Smarter way of doing this?

Max M · Feb 2, 2004

I have written this function, "choose_by_probability()"

It takes a list of probabilities in the range 0.00-1.00, and it must
then randomly select one of the probabilities and return it's index.

The idea is to have two lists, one with a value, and another with a
probability. The value then gets randomly selected from its probability.

values = ['item 1','item 2','item 3',]
probabilities = [0.66, 0.33, 0.16]

print values[choose_by_probability(probabilities)]
etc...

I just wondered if anybody has a better way of doing it, as this seems
nastily squared to me?

regards Max M

###################

from random import random

def choose_by_probability(probabilities):
"Randomly selects an index from a list of probabilities"
rnd = random() * sum(probabilities)
range_start = 0.0
for i in range(len(probabilities)):
probability = probabilities
range_end = range_start + probability
if range_start < rnd < range_end:
return i
range_start = range_end

probabilities = []
for f in range(0,16):
probabilities.append(1.0 / (f+1.0))

print probabilities

# writing it out sorted to do a visual test...
result = []
for i in range(100):
result.append(choose_by_probability(probabilities))
result.sort()
print result

Mel Wilson · Feb 2, 2004

I have written this function, "choose_by_probability()"

It takes a list of probabilities in the range 0.00-1.00, and it must
then randomly select one of the probabilities and return it's index.

The idea is to have two lists, one with a value, and another with a
probability. The value then gets randomly selected from its probability.

values = ['item 1','item 2','item 3',]
probabilities = [0.66, 0.33, 0.16]

print values[choose_by_probability(probabilities)]
etc...

I just wondered if anybody has a better way of doing it, as this seems
nastily squared to me?

My usual way is:

import random

def choose_by_probability (values, probabilities):
cumul = 0.0
for prob, item in zip (probabilities, values):
cumul += prob
if prob > random.random()*cumul:
selected = item
return selected

def run_tests (n):
D = {}
for i in xrange (n):
j = choose_by_probability (['item 1', 'item 2', 'item 3']
, [0.66, 0.33, 0.17])
D[j] = D.get (j, 0) + 1
s = D.items()
s.sort()
for k, v in s:
print k, float(v)/n
print "Total:", sum([v for k, v in D.items()])

run_tests (10000)

Regards.
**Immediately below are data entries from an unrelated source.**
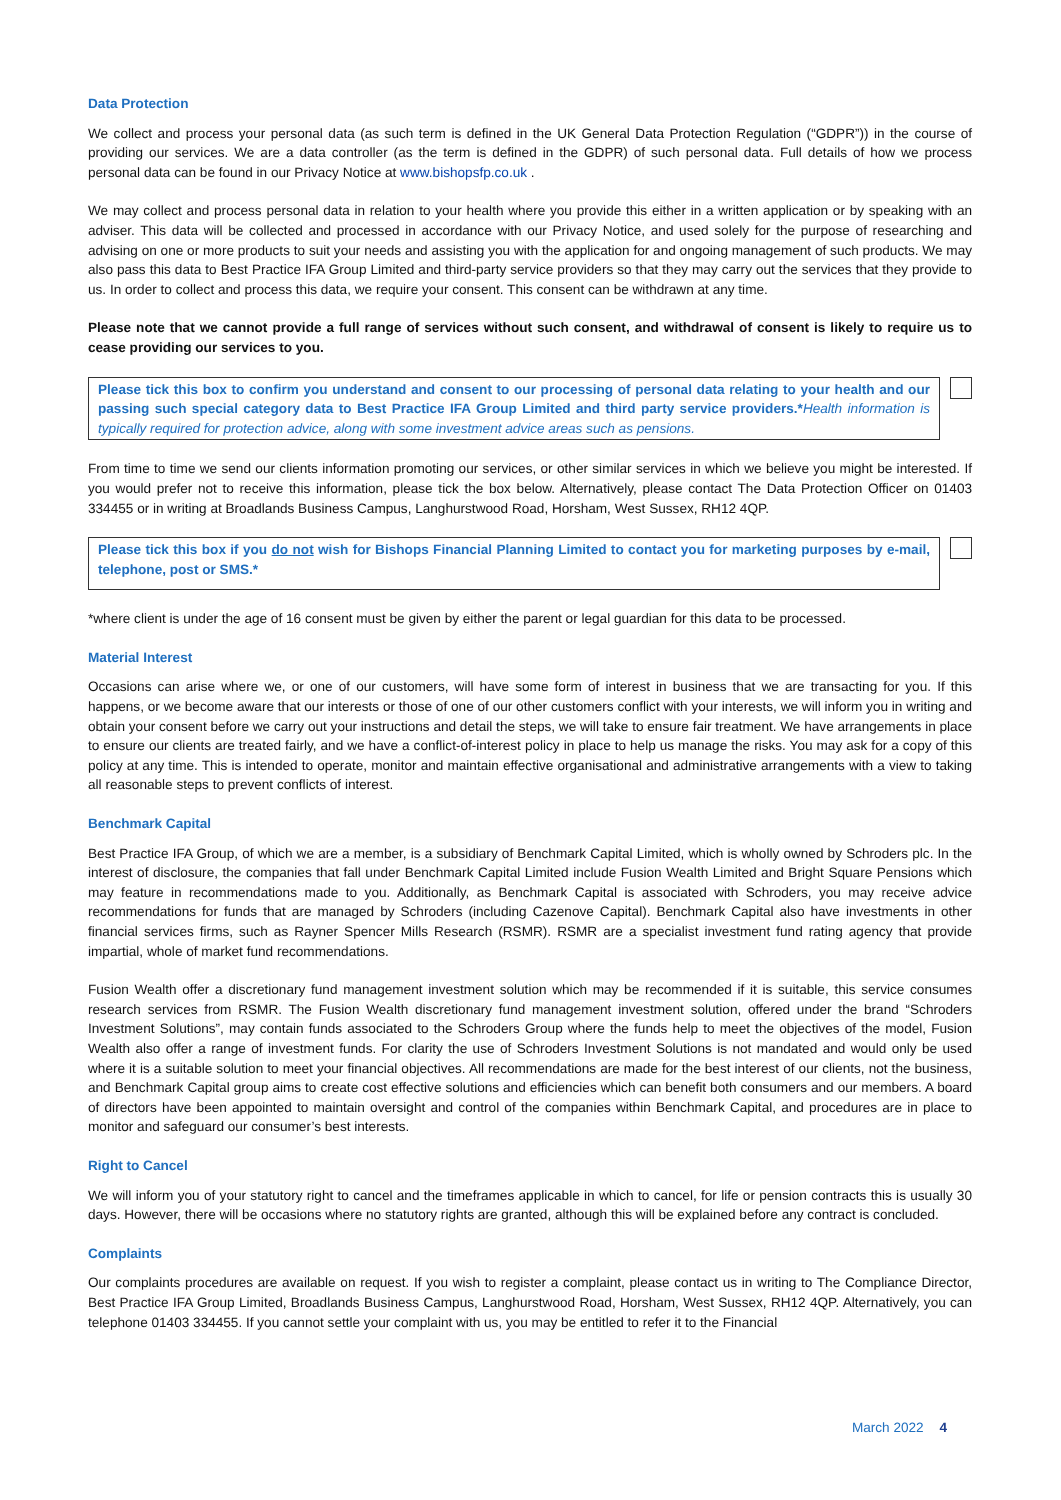Data Protection
We collect and process your personal data (as such term is defined in the UK General Data Protection Regulation (“GDPR”)) in the course of providing our services. We are a data controller (as the term is defined in the GDPR) of such personal data. Full details of how we process personal data can be found in our Privacy Notice at www.bishopsfp.co.uk .
We may collect and process personal data in relation to your health where you provide this either in a written application or by speaking with an adviser. This data will be collected and processed in accordance with our Privacy Notice, and used solely for the purpose of researching and advising on one or more products to suit your needs and assisting you with the application for and ongoing management of such products. We may also pass this data to Best Practice IFA Group Limited and third-party service providers so that they may carry out the services that they provide to us. In order to collect and process this data, we require your consent. This consent can be withdrawn at any time.
Please note that we cannot provide a full range of services without such consent, and withdrawal of consent is likely to require us to cease providing our services to you.
Please tick this box to confirm you understand and consent to our processing of personal data relating to your health and our passing such special category data to Best Practice IFA Group Limited and third party service providers.*Health information is typically required for protection advice, along with some investment advice areas such as pensions.
From time to time we send our clients information promoting our services, or other similar services in which we believe you might be interested. If you would prefer not to receive this information, please tick the box below. Alternatively, please contact The Data Protection Officer on 01403 334455 or in writing at Broadlands Business Campus, Langhurstwood Road, Horsham, West Sussex, RH12 4QP.
Please tick this box if you do not wish for Bishops Financial Planning Limited to contact you for marketing purposes by e-mail, telephone, post or SMS.*
*where client is under the age of 16 consent must be given by either the parent or legal guardian for this data to be processed.
Material Interest
Occasions can arise where we, or one of our customers, will have some form of interest in business that we are transacting for you. If this happens, or we become aware that our interests or those of one of our other customers conflict with your interests, we will inform you in writing and obtain your consent before we carry out your instructions and detail the steps, we will take to ensure fair treatment. We have arrangements in place to ensure our clients are treated fairly, and we have a conflict-of-interest policy in place to help us manage the risks. You may ask for a copy of this policy at any time. This is intended to operate, monitor and maintain effective organisational and administrative arrangements with a view to taking all reasonable steps to prevent conflicts of interest.
Benchmark Capital
Best Practice IFA Group, of which we are a member, is a subsidiary of Benchmark Capital Limited, which is wholly owned by Schroders plc. In the interest of disclosure, the companies that fall under Benchmark Capital Limited include Fusion Wealth Limited and Bright Square Pensions which may feature in recommendations made to you. Additionally, as Benchmark Capital is associated with Schroders, you may receive advice recommendations for funds that are managed by Schroders (including Cazenove Capital). Benchmark Capital also have investments in other financial services firms, such as Rayner Spencer Mills Research (RSMR). RSMR are a specialist investment fund rating agency that provide impartial, whole of market fund recommendations.
Fusion Wealth offer a discretionary fund management investment solution which may be recommended if it is suitable, this service consumes research services from RSMR. The Fusion Wealth discretionary fund management investment solution, offered under the brand “Schroders Investment Solutions”, may contain funds associated to the Schroders Group where the funds help to meet the objectives of the model, Fusion Wealth also offer a range of investment funds. For clarity the use of Schroders Investment Solutions is not mandated and would only be used where it is a suitable solution to meet your financial objectives. All recommendations are made for the best interest of our clients, not the business, and Benchmark Capital group aims to create cost effective solutions and efficiencies which can benefit both consumers and our members. A board of directors have been appointed to maintain oversight and control of the companies within Benchmark Capital, and procedures are in place to monitor and safeguard our consumer’s best interests.
Right to Cancel
We will inform you of your statutory right to cancel and the timeframes applicable in which to cancel, for life or pension contracts this is usually 30 days. However, there will be occasions where no statutory rights are granted, although this will be explained before any contract is concluded.
Complaints
Our complaints procedures are available on request. If you wish to register a complaint, please contact us in writing to The Compliance Director, Best Practice IFA Group Limited, Broadlands Business Campus, Langhurstwood Road, Horsham, West Sussex, RH12 4QP. Alternatively, you can telephone 01403 334455. If you cannot settle your complaint with us, you may be entitled to refer it to the Financial
March 2022 4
Mel.

Jim Jewett · Feb 2, 2004

Max M said:
It takes a list of probabilities in the range 0.00-1.00, and it must
then randomly select one of the probabilities and return it's index.

You may wish to look at the GRADES example in the bisect documentation.

-jJ Take only memories. Leave not even footprints.

Raymond Hettinger · Feb 3, 2004

Max M said:
I have written this function, "choose_by_probability()"

It takes a list of probabilities in the range 0.00-1.00, and it must
then randomly select one of the probabilities and return it's index.

The idea is to have two lists, one with a value, and another with a
probability. The value then gets randomly selected from its probability.

values = ['item 1','item 2','item 3',]
probabilities = [0.66, 0.33, 0.16]

Here is a simplified version of the approach you took:

def select(tab, random=random.random):
cp = 0
r = random()
for i, p in enumerate(tab):
cp += p
if cp > r:
return i
raise Exception('probabilities do not add upto 1.0')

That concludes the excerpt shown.